As others have said it comes across as very smug and the faux naivety is just daft. I suspect the OPs sister has already picked up on the fact her niece can speak so well and will have discussed her sons lack of speech with professionals such as the nursery staff and health visitor.

She doesn't need the OP helping or stepping in to give support I'm sure she's quite capable of getting her child help should he need it.

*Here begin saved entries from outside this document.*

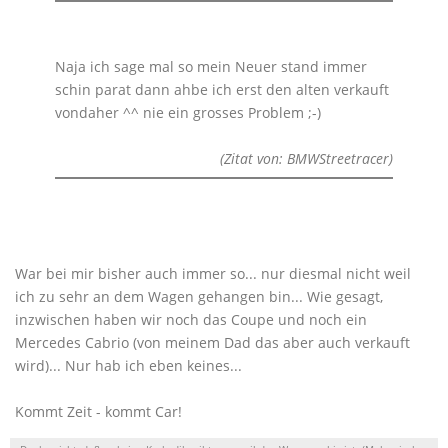
Naja ich sage mal so mein Neuer stand immer
schin parat dann ahbe ich erst den alten verkauft
vondaher ^^ nie ein grosses Problem ;-)
(Zitat von: BMWStreetracer)
War bei mir bisher auch immer so... nur diesmal nicht weil
ich zu sehr an dem Wagen gehangen bin... Wie gesagt,
inzwischen haben wir noch das Coupe und noch ein
Mercedes Cabrio (von meinem Dad das aber auch verkauft
wird)... Nur hab ich eben keines...
Kommt Zeit - kommt Car!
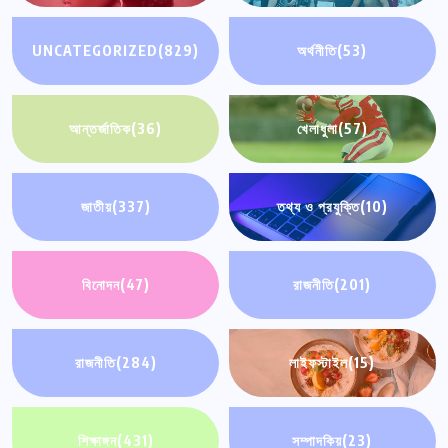
UNCATEGORIZED
(829)
অর্থনীতি
(53)
আন্তর্জাতিক
(36)
খেলাধুলা
(57)
জাতীয়
(337)
তথ্য ও প্রযুক্তি
(10)
বিনোদন
(47)
রাজনীতি
(201)
রাজনীতি
(284)
লাইফস্টাইল
(15)
শিক্ষাঙ্গন
(431)
সম্পাদকিয়
(23)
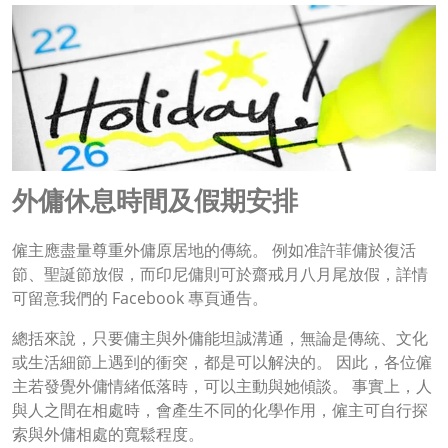
外傭休息時間及假期安排
僱主應盡量尊重外傭原居地的傳統。 例如准許菲傭於復活
節、聖誕節放假，而印尼傭則可於齋戒月八月尾放假，詳情
可留意我們的 Facebook 專頁通告。
總括來說，只要傭主與外傭能坦誠溝通，無論是傳統、文化
或生活細節上遇到的衝突，都是可以解決的。 因此，各位僱
主若發覺外傭情緒低落時，可以主動與她傾談。 事實上，人
與人之間在相處時，會產生不同的化學作用，僱主可自行探
索與外傭相處的寬鬆程度。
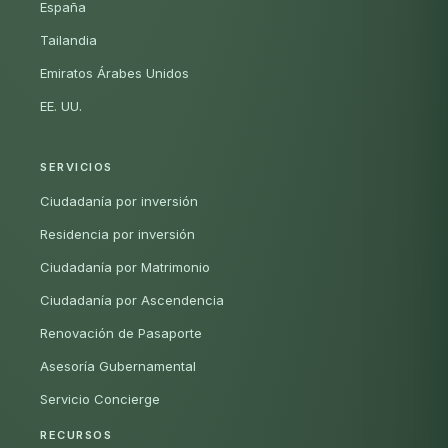
España
Tailandia
Emiratos Árabes Unidos
EE. UU.
SERVICIOS
Ciudadanía por inversión
Residencia por inversión
Ciudadanía por Matrimonio
Ciudadanía por Ascendencia
Renovación de Pasaporte
Asesoría Gubernamental
Servicio Concierge
RECURSOS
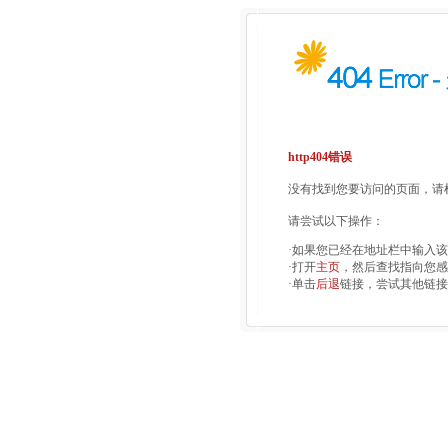
http404错误
没有找到您要访问的页面，请检
请尝试以下操作：
·如果您已经在地址栏中输入
·打开
主页
，然后查找指向您感
·单击
后退
链接，尝试其他链接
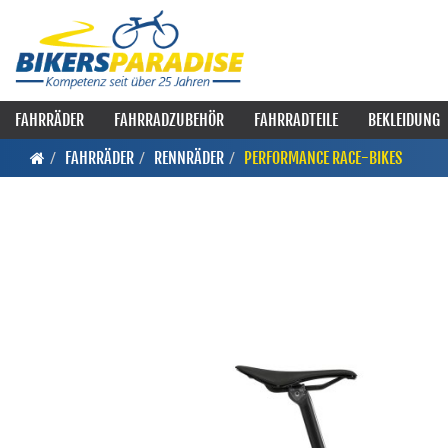
FAHRRÄDER
FAHRRADZUBEHÖR
FAHRRADTEILE
BEKLEIDUNG
FAHRRÄDER
RENNRÄDER
PERFORMANCE RACE-BIKES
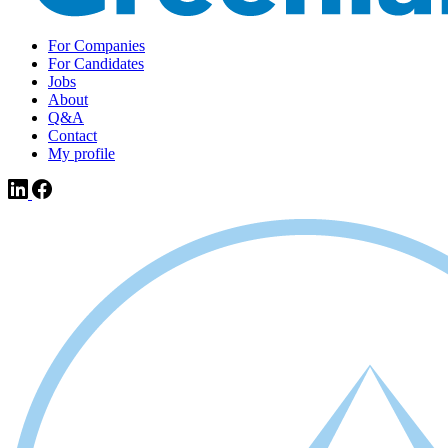
For Companies
For Candidates
Jobs
About
Q&A
Contact
My profile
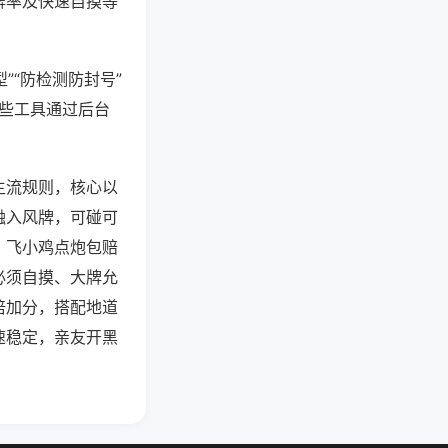
牌率及快速自摸等
”“防检测防封号”
这些工具通过后台
主流规则，核心以
融入风牌，可碰可
，飞小鸡点炮包赔
必须自摸、大牌允
倍加分，搭配地道
速稳定，亲友开黑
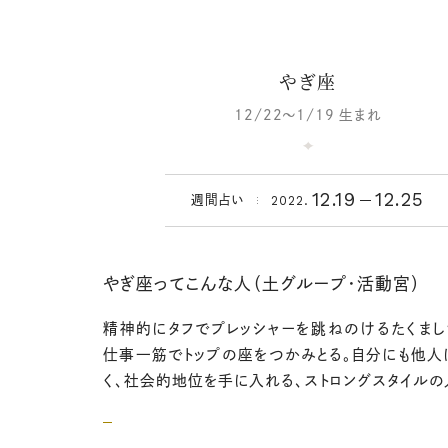
やぎ座
12/22～1/19 生まれ
12.19
12.25
2022.
週間占い
やぎ座ってこんな人（土グループ・活動宮）
精神的にタフでプレッシャーを跳ねのけるたくまし
仕事一筋でトップの座をつかみとる。自分にも他人
く、社会的地位を手に入れる、ストロングスタイルの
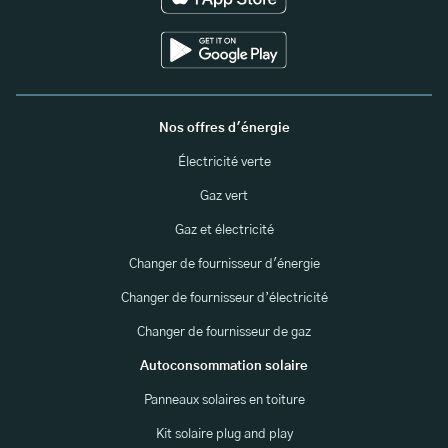
Nos offres d'énergie
Électricité verte
Gaz vert
Gaz et électricité
Changer de fournisseur d'énergie
Changer de fournisseur d’électricité
Changer de fournisseur de gaz
Autoconsommation solaire
Panneaux solaires en toiture
Kit solaire plug and play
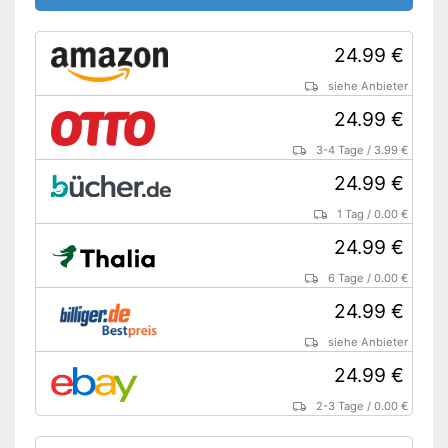
24.99 €
siehe Anbieter
24.99 €
3-4 Tage
/
3.99 €
24.99 €
1 Tag
/
0.00 €
24.99 €
6 Tage
/
0.00 €
24.99 €
siehe Anbieter
24.99 €
2-3 Tage
/
0.00 €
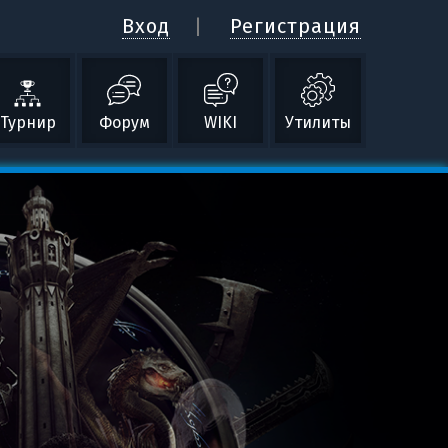
Вход
Регистрация
Турнир
Форум
WIKI
Утилиты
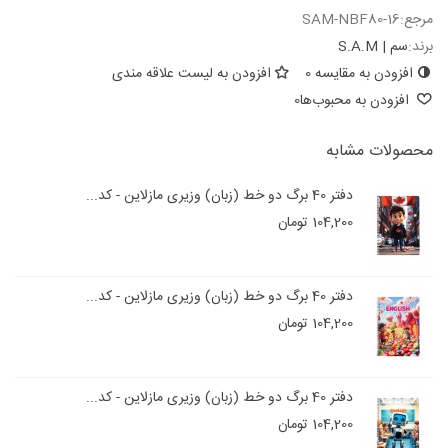
مرجع:
SAM-NBF80-16
برند:
سم | S.A.M
افزودن به مقایسه
0
افزودن به لیست علاقه مندی
افزودن به محبوب‌ها
0
محصولات مشابه
دفتر 40 برگ دو خط (زبان) وزیری مازلاین - کد...
104,200 تومان
دفتر 40 برگ دو خط (زبان) وزیری مازلاین - کد...
104,200 تومان
دفتر 40 برگ دو خط (زبان) وزیری مازلاین - کد...
104,200 تومان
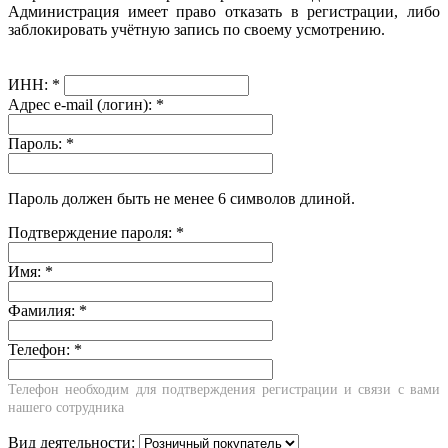
Администрация имеет право отказать в регистрации, либо
заблокировать учётную запись по своему усмотрению.
ИНН:
*
Адрес e-mail (логин):
*
Пароль:
*
Пароль должен быть не менее 6 символов длиной.
Подтверждение пароля:
*
Имя:
*
Фамилия:
*
Телефон:
*
Телефон необходим для подтверждения регистрации и связи с вами
нашего сотрудника
Вид деятельности:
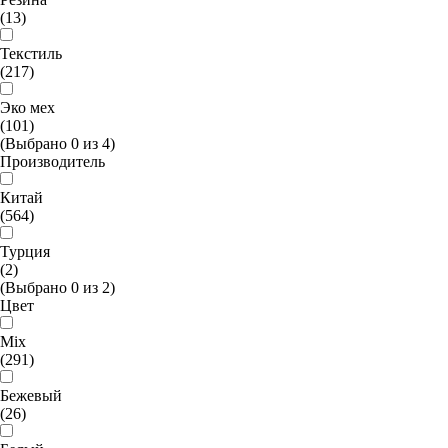
(13)
Текстиль
(217)
Эко мех
(101)
(Выбрано
0
из
4
)
Производитель
Китай
(564)
Турция
(2)
(Выбрано
0
из
2
)
Цвет
Mix
(291)
Бежевый
(26)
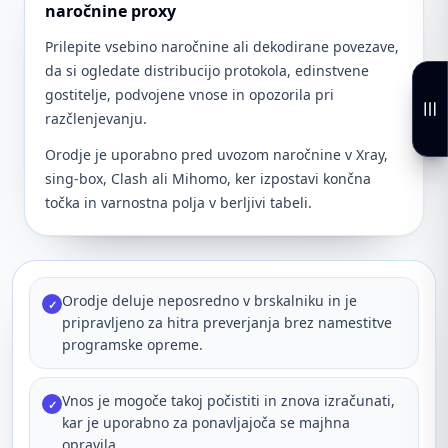
naročnine proxy
Prilepite vsebino naročnine ali dekodirane povezave,
da si ogledate distribucijo protokola, edinstvene
gostitelje, podvojene vnose in opozorila pri
razčlenjevanju.
Orodje je uporabno pred uvozom naročnine v Xray,
sing-box, Clash ali Mihomo, ker izpostavi končna
točka in varnostna polja v berljivi tabeli.
Orodje deluje neposredno v brskalniku in je
✓
pripravljeno za hitra preverjanja brez namestitve
programske opreme.
Vnos je mogoče takoj počistiti in znova izračunati,
✓
kar je uporabno za ponavljajoča se majhna
opravila.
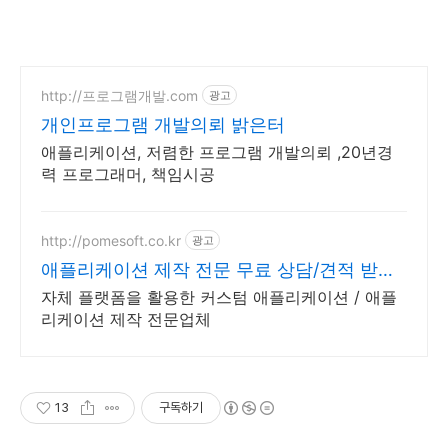
http://프로그램개발.com
광고
개인프로그램 개발의뢰 밝은터
애플리케이션, 저렴한 프로그램 개발의뢰 ,20년경
력 프로그래머, 책임시공
http://pomesoft.co.kr
광고
애플리케이션 제작 전문 무료 상담/견적 받아
보세요.
자체 플랫폼을 활용한 커스텀 애플리케이션 / 애플
리케이션 제작 전문업체
13
구독하기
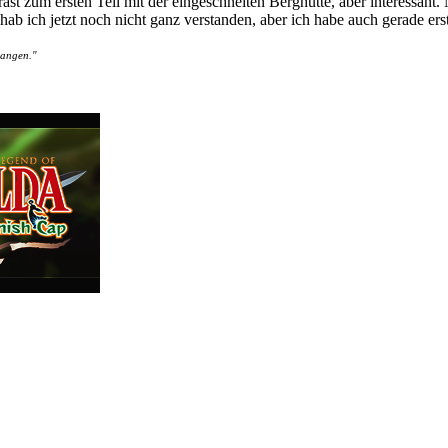
ntrast zum ersten Teil mit der eingeschneiten Berghütte, aber interessa
b ich jetzt noch nicht ganz verstanden, aber ich habe auch gerade ers
langen."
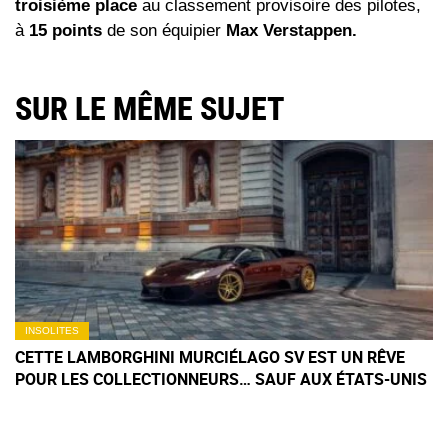
troisième place
au classement provisoire des pilotes,
à
15 points
de son équipier
Max Verstappen.
SUR LE MÊME SUJET
INSOLITES
CETTE LAMBORGHINI MURCIÉLAGO SV EST UN RÊVE
POUR LES COLLECTIONNEURS… SAUF AUX ÉTATS-UNIS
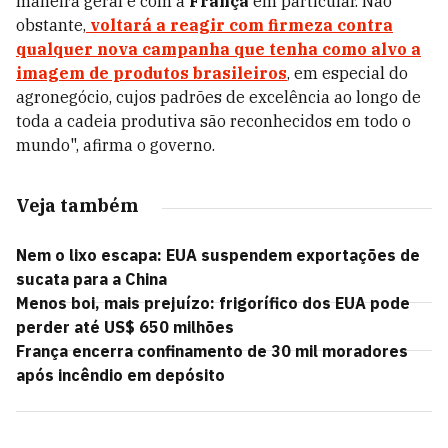
maneira geral e com a
França
em particular. Não
obstante,
voltará a reagir com firmeza contra
qualquer nova campanha que tenha como alvo a
imagem de produtos brasileiros
, em especial do
agronegócio, cujos padrões de excelência ao longo de
toda a cadeia produtiva são reconhecidos em todo o
mundo", afirma o governo.
Veja também
Nem o lixo escapa: EUA suspendem exportações de
sucata para a China
Menos boi, mais prejuízo: frigorífico dos EUA pode
perder até US$ 650 milhões
França encerra confinamento de 30 mil moradores
após incêndio em depósito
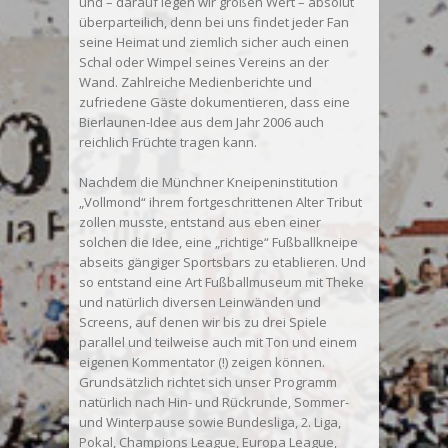
und – darauf legen wir großen Wert – absolut
überparteilich, denn bei uns findet jeder Fan
seine Heimat und ziemlich sicher auch einen
Schal oder Wimpel seines Vereins an der
Wand. Zahlreiche Medienberichte und
zufriedene Gäste dokumentieren, dass eine
Bierlaunen-Idee aus dem Jahr 2006 auch
reichlich Früchte tragen kann.
Nachdem die Münchner Kneipeninstitution
„Vollmond“ ihrem fortgeschrittenen Alter Tribut
zollen musste, entstand aus eben einer
solchen die Idee, eine „richtige“ Fußballkneipe
abseits gängiger Sportsbars zu etablieren. Und
so entstand eine Art Fußballmuseum mit Theke
und natürlich diversen Leinwänden und
Screens, auf denen wir bis zu drei Spiele
parallel und teilweise auch mit Ton und einem
eigenen Kommentator (!) zeigen können.
Grundsätzlich richtet sich unser Programm
natürlich nach Hin- und Rückrunde, Sommer-
und Winterpause sowie Bundesliga, 2. Liga,
Pokal, Champions League, Europa League,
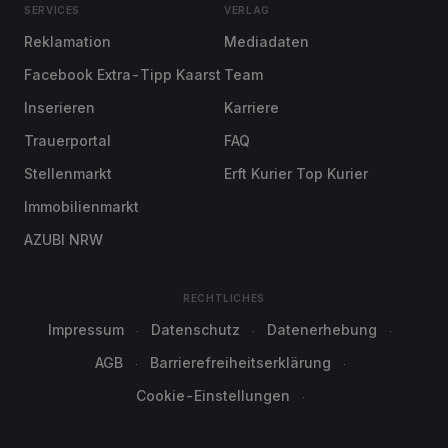
SERVICES
VERLAG
Reklamation
Mediadaten
Facebook Extra-Tipp Kaarst
Team
Inserieren
Karriere
Trauerportal
FAQ
Stellenmarkt
Erft Kurier Top Kurier
Immobilienmarkt
AZUBI NRW
RECHTLICHES
Impressum
Datenschutz
Datenerhebung
AGB
Barrierefreiheitserklärung
Cookie-Einstellungen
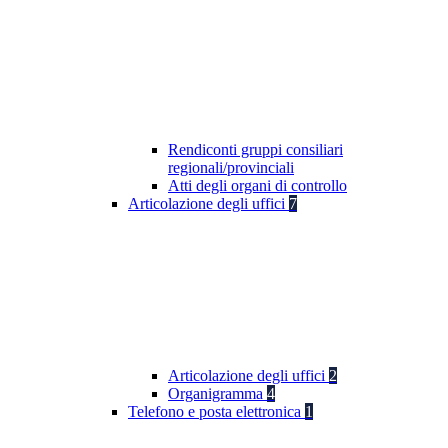
Rendiconti gruppi consiliari
regionali/provinciali
Atti degli organi di controllo
Articolazione degli uffici
7
Articolazione degli uffici
2
Organigramma
4
Telefono e posta elettronica
1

newyearsresolurion · 29/08/2022 21:36

You don't compare babies full stop

CathyorClaire · 29/08/2022 21:37

The overwhelming probability is that he'll be fine.

Ds who doesn't shut up these days didn't say much at 2 but was expert in working out toys his speaking friend chucked across the room in frustrated disgust.

They can't do everything at once.

Cupofteaonesugar · 29/08/2022 21:38

Both of my sons have had a speech delay.
My eldest caught up and now reads, spells and talks as expected ag his age. My youngest had only just started trying to speak at 27 months.

You don't need to say anything.
She will be aware.
No speech at 2 years isn't necessarily anything to be concerned about. Give him chance.

cansu · 29/08/2022 21:39

Mind your own business. Of course she has noticed. The professionals would do nothing other than monitor in any case.

sheepandcaravan · 29/08/2022 21:40

Agree with everyone.

As an example, this was my dd in lockdown, friend mentioned it on FaceTime.... her child chatting away. Nothing I could do about it, hey I couldn't even get a HV to visit a newborn, never mind check on slow speech. Just upset me.

She got to about 2.5 and just spoke, fluently. Interesting my mum says I was the same. Both now 3.5, dd1 is way, way more comprehensive. They will level out.

I also have dd2, 18 months, chattering like friends dd was, quite unsettling! Seems so wee.

You won't be telling her anything she doesn't know, just causing upset.

Cupofteaonesugar · 29/08/2022 21:40

Also just to note, my sister has a son 2 months older then mine. He is extremely advanced, she knows it so do we all... very proud fo him.
She's never commented on my sons delay. She has always made a fuss of his little steps and encouraged me.
That will go MUCH further then you commenting on the delay.

TheYearOfSmallThings · 29/08/2022 21:41

Say nothing - it is normal to find big differences in speech development at this age and it almost always evens itself out in a year or so.

NCHammer2022 · 29/08/2022 21:41

Your daughter being “advanced” is irrelevant to this situation (except perhaps for the fact it explains why your sister does not want to discuss her child with you).

If there’s an issue, there are enough other adults involved in this child’s life to address it with her.

Onlystar · 29/08/2022 21:41

If you were genuinely concerned, you would not have made reference to your daughters speech advanced.

focus on yourself. And stop trying to diagnose issues with other peoples children whilst boasting about your own

x2boys · 29/08/2022 21:43

If there is an issue she will know about it my 12 year old is still non verbal he has severe autism and learning disabilities, it's not helpful to have " concerned relatives"

chillipenguin · 29/08/2022 21:44

That's the other thing. Due to lockdown a lot of the kids aparantly are a little behind but they will catch up.

ChronicOverthinkr · 29/08/2022 21:48

So why did you mention your daughter as the first sentence? You may not think you’re boasting but you are.